◆ **YOUR OBJECTIVE**: Could you copy out all of the entries exactly?

◆ **RECORD SET**:

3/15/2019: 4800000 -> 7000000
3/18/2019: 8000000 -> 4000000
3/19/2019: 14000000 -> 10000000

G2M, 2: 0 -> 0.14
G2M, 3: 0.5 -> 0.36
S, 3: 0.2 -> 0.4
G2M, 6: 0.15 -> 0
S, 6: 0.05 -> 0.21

◆ **YOUR SOLUTION**:
3/15/2019: 4800000 -> 7000000
3/18/2019: 8000000 -> 4000000
3/19/2019: 14000000 -> 10000000

G2M, 2: 0 -> 0.14
G2M, 3: 0.5 -> 0.36
S, 3: 0.2 -> 0.4
G2M, 6: 0.15 -> 0
S, 6: 0.05 -> 0.21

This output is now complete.